Earl's Knowle on Papa Stronsay is traditionally held to be the final resting place of Sir Patrick Spens. The history relating to the burial of Sir Patrick Spens on Earl’s Knowle on Papa Stronsay is related by William Edmonstoune Aytoun (b. Edinburgh 21 June 1813, d. 4 August 1865), Sheriff and Lord Admiral of Orkney and Shetland. It was after his retirement from this position that he edited a collection of Scottish poetry in which the first poem is Sir Patrick Spens. In his foreword to the poem Aytoun, he writes:
“It is true that the name of Sir Patrick Spens is not mentioned in history; but I am able to state that tradition has preserved it. In the little island of Papa Stronsay, one of the Orcadian group, lying over against Norway, there is a large grave or tumulus, which has been known to the inhabitants, from time immemorial, as ‘The grave of Sir Patrick Spens’. The Scottish ballads were not early current in Orkney, a Scandinavian country; so it is very unlikely that the poem could have originated the name. The people know nothing beyond the traditional appellation of the spot, and they have no legend to tell. Spens is a Scottish, not a Scandinavian name. Is it, then, a forced conjecture, that the shipwreck took place off the iron bound coast of the northern islands, which did not then belong to the Crown of Scotland? ‘Half ower to Aberdour’ signifies nothing more than that the vessel went down half-way between Norway and the port of embarkation.”

==Influence==
- The ballad fragment Hardyknute (1719), attributed to Elizabeth Halket, Lady Wardlaw, appears to draw phrases from a version of Sir Patrick Spens.
- Walter Scott published a version in his 1802 anthology Minstrelsy of the Scottish Border.
- Samuel Taylor Coleridge opens "Dejection: An Ode" quoting the old sailor's apprehension of the weather having seen "... the new Moon, With the old Moon in her arms".
- In The Old Seaport David Macbeth Moir cites Spens as an heroic seaman, mirrored in the men of Culross.
- In the 1903 Edinburgh: Picturesque Notes, Robert Louis Stevenson quotes the verse "O lang, lang may the ladies sit, Wi' their fans into their hand..." comparing them to the sailors' wives of Leith and the fisherwomen of Cockenzie "...crowding to the tail of the harbor with a shawl about their ears..." looking for the return of the boats.
- Robert Lucas Pearsall: "Sir Patrick Spens", a 10-part vocal arrangement for double choir.
- Herbert Howells: "Sir Patrick Spens", Op. 23 (1917)
- Louis MacNeice’s poem ‘’The North Sea’’ (1948) recounts a voyage to Norway and includes many references to Sir Patrick Spens.

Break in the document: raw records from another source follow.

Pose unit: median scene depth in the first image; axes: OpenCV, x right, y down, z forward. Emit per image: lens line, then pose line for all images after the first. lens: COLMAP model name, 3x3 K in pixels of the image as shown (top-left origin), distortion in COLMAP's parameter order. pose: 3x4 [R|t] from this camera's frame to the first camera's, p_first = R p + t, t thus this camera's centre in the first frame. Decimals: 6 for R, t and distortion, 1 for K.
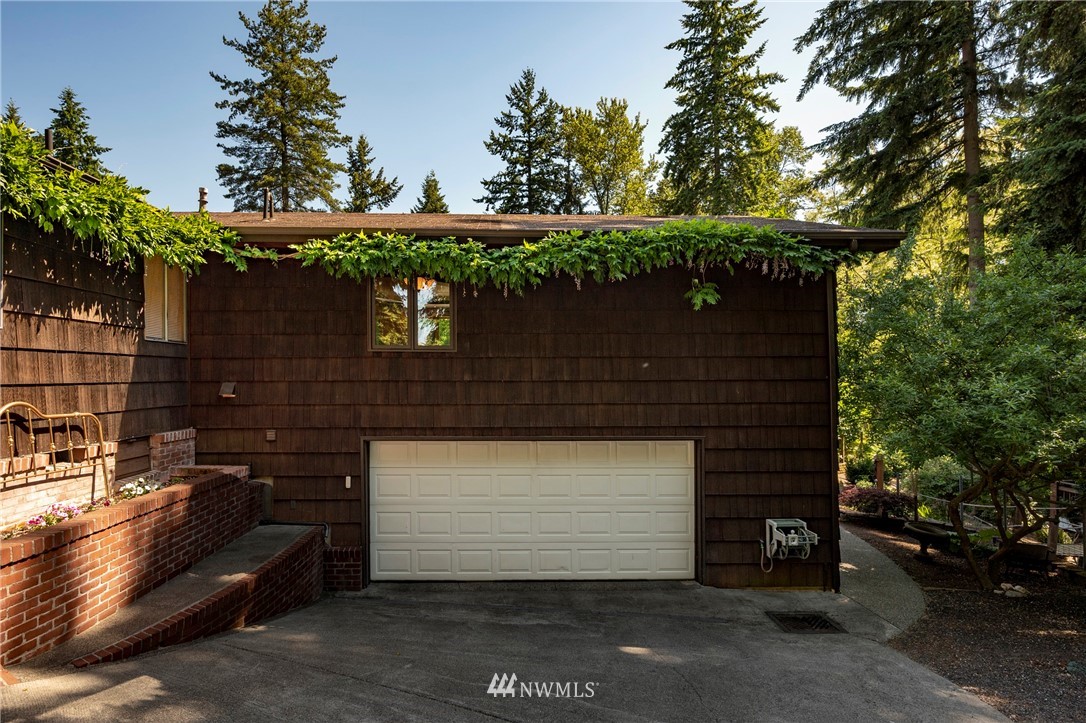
lens RADIAL K [[544.1, 0, 506.1], [0, 544.1, 376.5], [0, 0, 1]] dist [-0.001343, -0.000509]
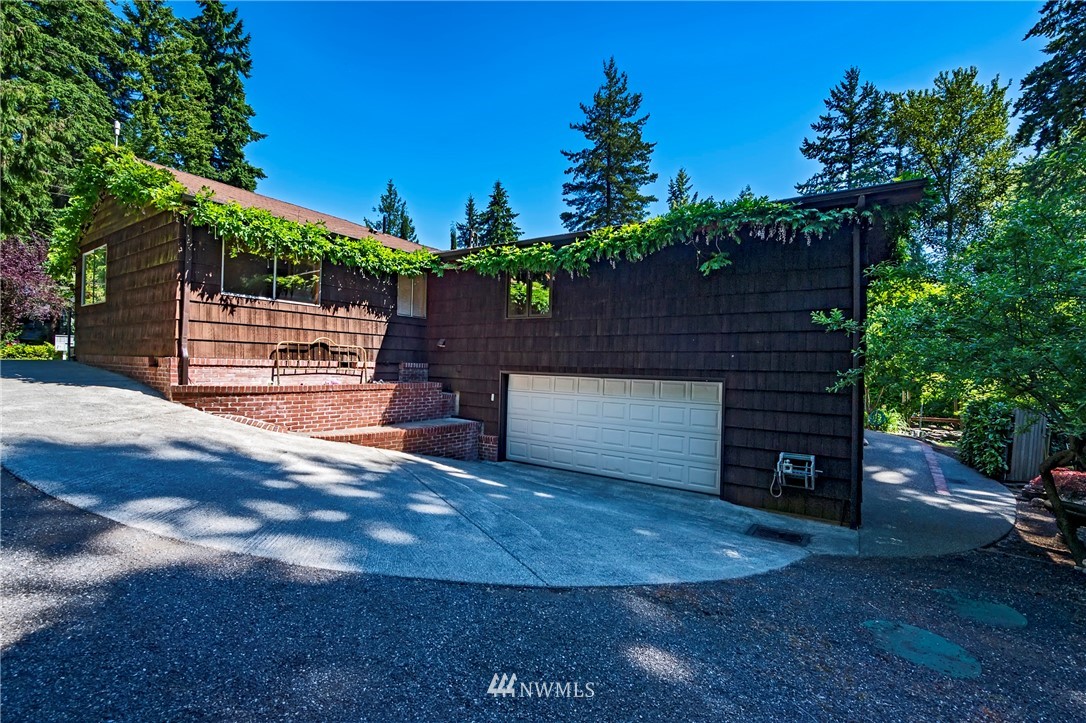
lens RADIAL K [[435.6, 0, 543.0], [0, 435.6, 361.5], [0, 0, 1]] dist [-0.000739, -0.000453]
pose [[0.842860, 0.013632, -0.537961, 0.531034], [-0.017197, 0.999851, -0.001608, 0.078264], [0.537858, 0.010606, 0.842968, -0.048132]]
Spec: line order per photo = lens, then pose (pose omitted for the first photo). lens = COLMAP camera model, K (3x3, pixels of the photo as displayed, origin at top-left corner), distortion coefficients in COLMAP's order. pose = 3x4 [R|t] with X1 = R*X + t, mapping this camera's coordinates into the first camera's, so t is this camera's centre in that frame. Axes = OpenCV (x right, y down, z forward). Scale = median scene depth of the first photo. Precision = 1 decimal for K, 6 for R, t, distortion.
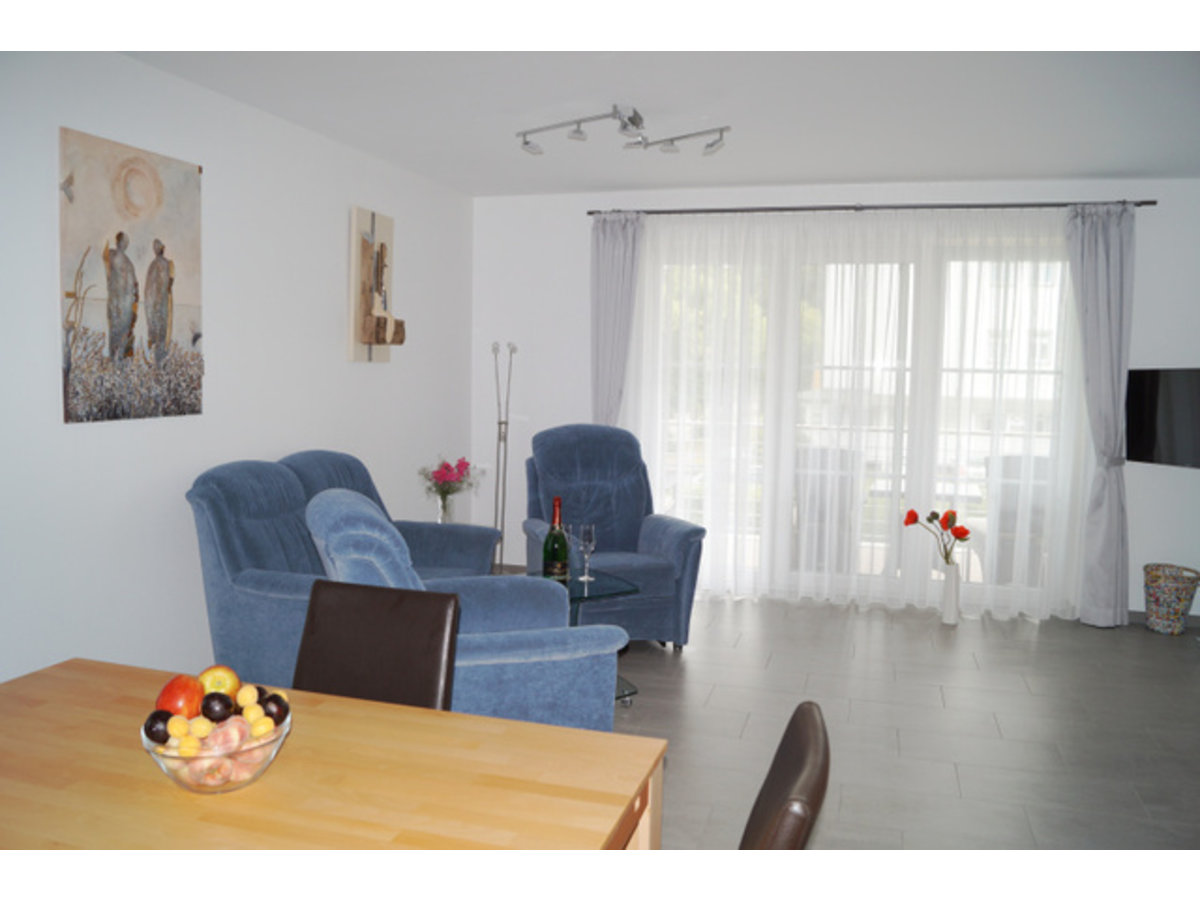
lens RADIAL K [[957.4, 0, 597.4], [0, 957.4, 451.1], [0, 0, 1]] dist [-0.094649, 0.007375]
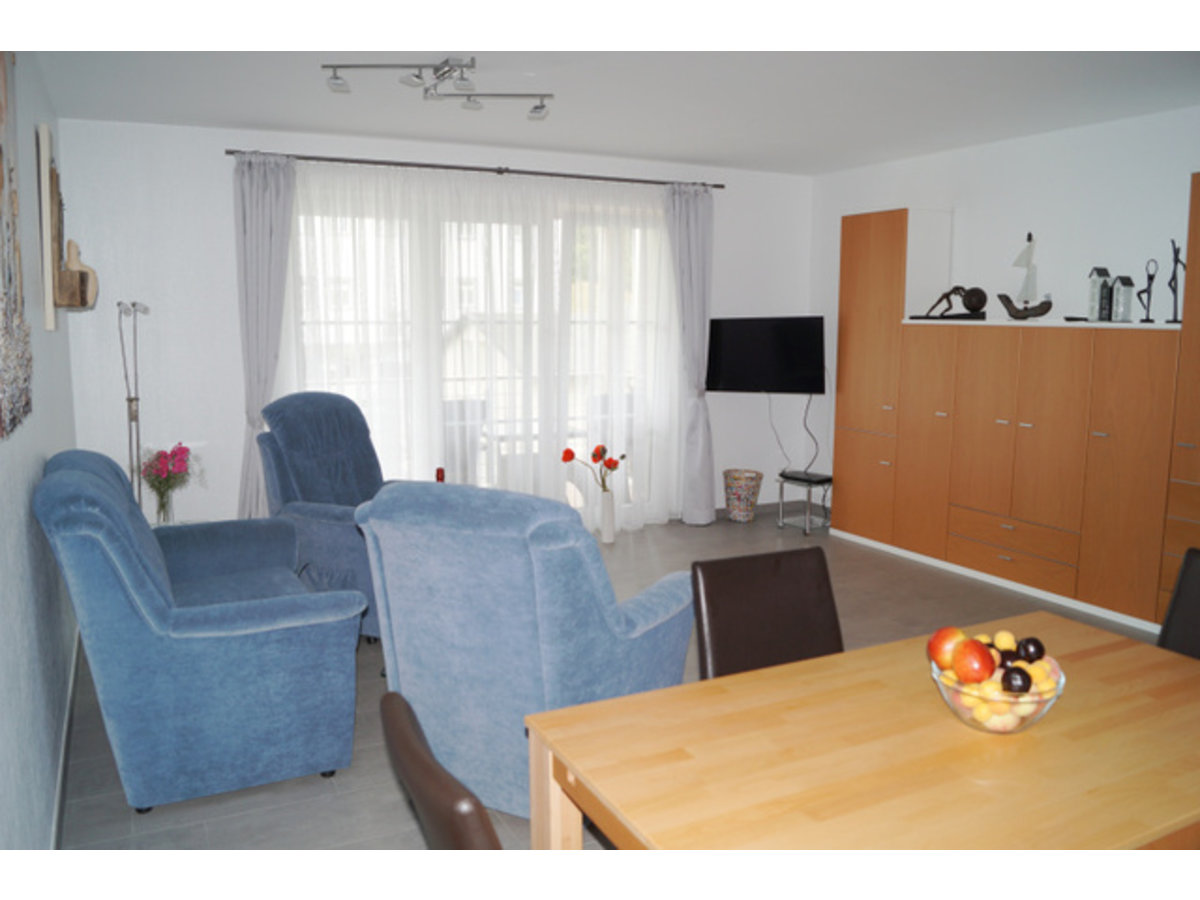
lens RADIAL K [[957.4, 0, 597.8], [0, 957.4, 443.5], [0, 0, 1]] dist [-0.094649, 0.007375]
pose [[0.724758, -0.104329, 0.681059, -0.425115], [0.070733, 0.994513, 0.077074, -0.029236], [-0.685363, -0.007687, 0.728161, 0.156136]]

- In Euphoria by author Lily King the lead characters Nell and Bankston, fictionalized versions of Margaret Mead and Gregory Bateson recite part of the poem, alternating the opening lines, during a tense night encamped with a primitive tribe in New Guinea.

==Recordings==
Artists who have recorded musical versions of the ballad include:
- Buffy Sainte Marie on her album Little wheel spin and spin, released in 1966
- Peter Bellamy on his 1982 album "The Maritime England Suite"
- Ewan MacColl on several occasions
- Fairport Convention on their 1970 album Full House, and with Sandy Denny in the reissue of Liege & Lief
- Nic Jones on his 1970 album, Ballads and Songs
- Jackie Leven on his 1997 album Fairytales For Hard Men
- Martin Carthy on his 1998 album Signs of Life
- John Roberts on his 2003 album Sea Fever, as well as a song derived from another Child Ballad, The Sweet Trinity
- June Tabor in her 2003 album An Echo of Hooves
- Jim Malcolm Live at Glenfarg 2004, Home 2002
- James Yorkston on his 2005 mini-album Hoopoe
- Robin Williamson on his 2006 album The Iron Stone
- Kris Drever on his 2006 mini-album Black Water, titled "Patrick Spence"
- Martin Simpson on his 2009 album True Stories
- Anaïs Mitchell and Jefferson Hamer on the album Child Ballads
- John Langstaff on his 1964 album Nottamun Town
- Being a well-documented song publicised by Mudcat, and Mainly Norfolk, the song was recorded by Jon Boden and Oli Steadman for inclusion in their respective lists of daily folk songs "A Folk Song a Day" and "365 Days Of Folk".